### ACTIVITY
Each line from the one containing "Полиглутаминовая кислота" through the end of the entries below must be output exactly; no other line belongs.

### DATA SUPPLIED
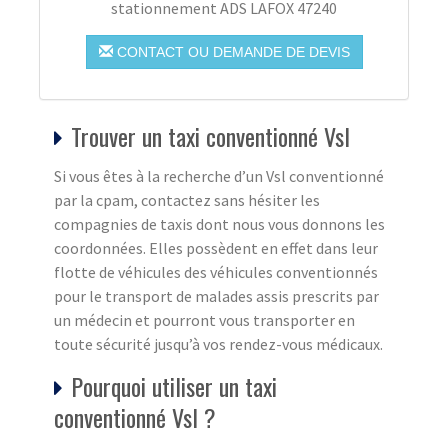
stationnement ADS LAFOX 47240
CONTACT OU DEMANDE DE DEVIS
Trouver un taxi conventionné Vsl
Si vous êtes à la recherche d’un Vsl conventionné
par la cpam, contactez sans hésiter les
compagnies de taxis dont nous vous donnons les
coordonnées. Elles possèdent en effet dans leur
flotte de véhicules des véhicules conventionnés
pour le transport de malades assis prescrits par
un médecin et pourront vous transporter en
toute sécurité jusqu’à vos rendez-vous médicaux.
Pourquoi utiliser un taxi
conventionné Vsl ?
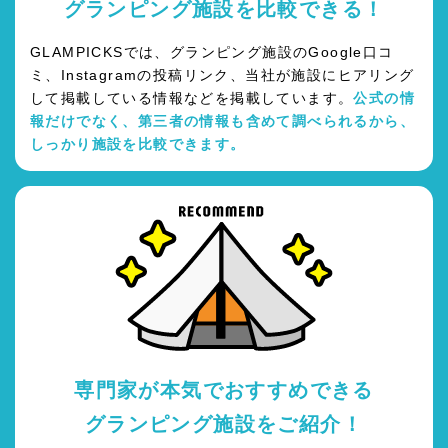
グランピング施設を比較できる！
GLAMPICKSでは、グランピング施設のGoogle口コ
ミ、Instagramの投稿リンク、当社が施設にヒアリング
して掲載している情報などを掲載しています。
公式の情
報だけでなく、第三者の情報も含めて調べられるから、
しっかり施設を比較できます。
専門家が本気でおすすめできる
グランピング施設をご紹介！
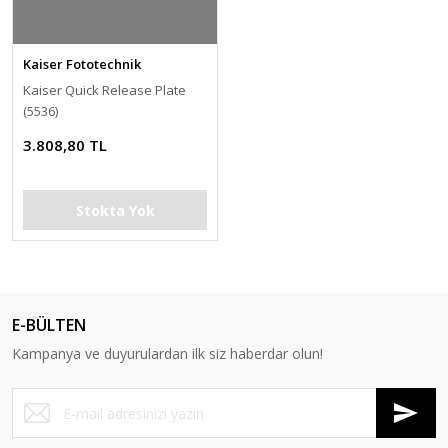
Kaiser Fototechnik
Kaiser Quick Release Plate
(5536)
3.808,80 TL
Stokta Yok
E-BÜLTEN
Kampanya ve duyurulardan ilk siz haberdar olun!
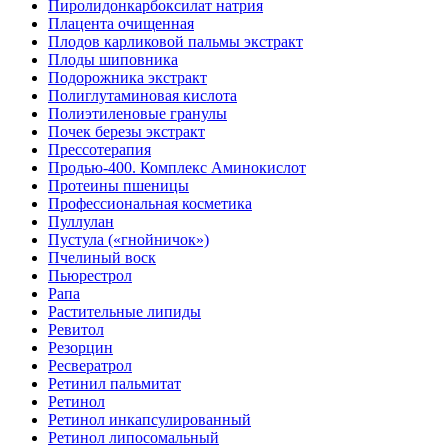
Пиролидонкарбоксилат натрия
Плацента очищенная
Плодов карликовой пальмы экстракт
Плоды шиповника
Подорожника экстракт
Полиглутаминовая кислота
Полиэтиленовые гранулы
Почек березы экстракт
Прессотерапия
Продью-400. Комплекс Аминокислот
Протеины пшеницы
Профессиональная косметика
Пуллулан
Пустула («гнойничок»)
Пчелиный воск
Пьюрестрол
Рапа
Растительные липиды
Ревитол
Резорцин
Ресвератрол
Ретинил пальмитат
Ретинол
Ретинол инкапсулированный
Ретинол липосомальный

### WRITTEN RESPONSE
Полиглутаминовая кислота
Полиэтиленовые гранулы
Почек березы экстракт
Прессотерапия
Продью-400. Комплекс Аминокислот
Протеины пшеницы
Профессиональная косметика
Пуллулан
Пустула («гнойничок»)
Пчелиный воск
Пьюрестрол
Рапа
Растительные липиды
Ревитол
Резорцин
Ресвератрол
Ретинил пальмитат
Ретинол
Ретинол инкапсулированный
Ретинол липосомальный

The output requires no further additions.